Let me summarize what I understood from your post:
1- If these sets of knowledge are "next to nothing", so we will never be able to know anything in... never.
2- If you are aware of these facts, you should know by now that natural evolution process works on try-and-error, rather than aimed constructions.
3- All these what you call "lack of knowledge" sounds like we know all ingredients but we do not know how do they work. It's like knowing all type of climate conditions, but not being able to guess what the weather exactly will be in a week or a month time. Here comes the computer capability, here comes the indoor environment where you can control the temparature and the armour of the building no matter what happens outside. So you will "construct" the artificial components depending on your project (let's say "healty survival of human bodies") using natural material (let's say everything you can obtain from nature).
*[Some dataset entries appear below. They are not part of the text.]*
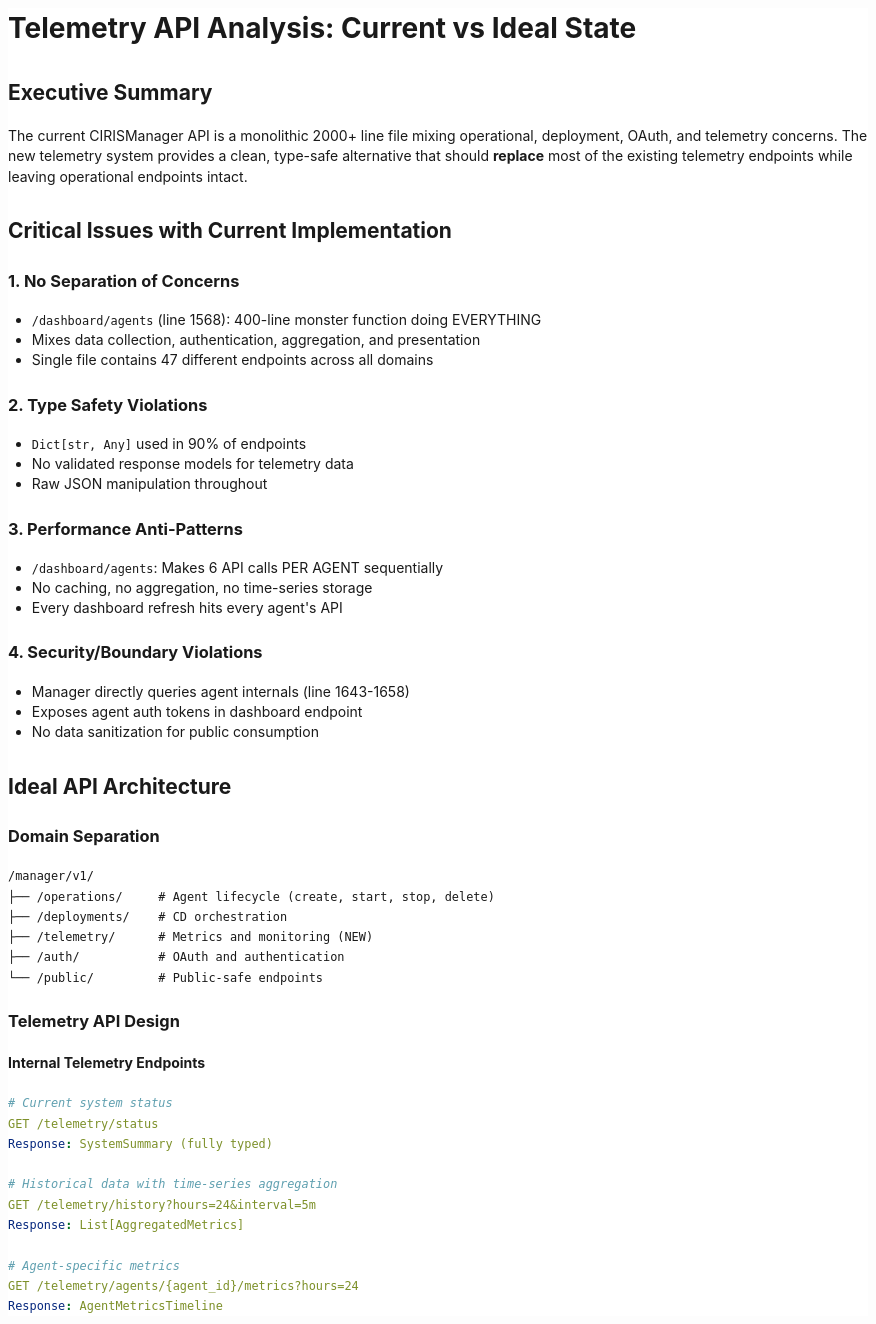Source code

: # Telemetry API Analysis: Current vs Ideal State

## Executive Summary

The current CIRISManager API is a monolithic 2000+ line file mixing operational, deployment, OAuth, and telemetry concerns. The new telemetry system provides a clean, type-safe alternative that should **replace** most of the existing telemetry endpoints while leaving operational endpoints intact.

## Critical Issues with Current Implementation

### 1. **No Separation of Concerns**
- `/dashboard/agents` (line 1568): 400-line monster function doing EVERYTHING
- Mixes data collection, authentication, aggregation, and presentation
- Single file contains 47 different endpoints across all domains

### 2. **Type Safety Violations**
- `Dict[str, Any]` used in 90% of endpoints
- No validated response models for telemetry data
- Raw JSON manipulation throughout

### 3. **Performance Anti-Patterns**
- `/dashboard/agents`: Makes 6 API calls PER AGENT sequentially
- No caching, no aggregation, no time-series storage
- Every dashboard refresh hits every agent's API

### 4. **Security/Boundary Violations**
- Manager directly queries agent internals (line 1643-1658)
- Exposes agent auth tokens in dashboard endpoint
- No data sanitization for public consumption

## Ideal API Architecture

### Domain Separation

```
/manager/v1/
├── /operations/     # Agent lifecycle (create, start, stop, delete)
├── /deployments/    # CD orchestration
├── /telemetry/      # Metrics and monitoring (NEW)
├── /auth/           # OAuth and authentication
└── /public/         # Public-safe endpoints
```

### Telemetry API Design

#### Internal Telemetry Endpoints

```yaml
# Current system status
GET /telemetry/status
Response: SystemSummary (fully typed)

# Historical data with time-series aggregation
GET /telemetry/history?hours=24&interval=5m
Response: List[AggregatedMetrics]

# Agent-specific metrics
GET /telemetry/agents/{agent_id}/metrics?hours=24
Response: AgentMetricsTimeline

```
And this is my comment: "Any suggestion that we can artificially tailor it to our needs is an argument from ignorance", but at the same time a challenge. We challenged nature before, send artificial satellites to outer space, even without knowing what gravity actually is.
You are telling me that it is utterly nonsense attempt to model our biologic system and food process, or it is totally impossible to play with DNA to create vegetable species which do not exist in nature. So, we will get nowhere or learn nothing (or "next to nothing") even if we started and followed such a project.
10 000 years ago our ancestors created an agricultural revolution and isolated some specimens (simply everything in your examples; fruit or vegetable or meat or nuts or dairy or cereal or lentil) without knowing anything about vitamins whatsoever. Yet you can recommend these artificially selected and altered products to other people.
I say this: Now is the time to use our knowledge. It is time to make serious experiments as our ancestors did in their time, and now we eat the "fruit". How can you know what you do not know if you do not try?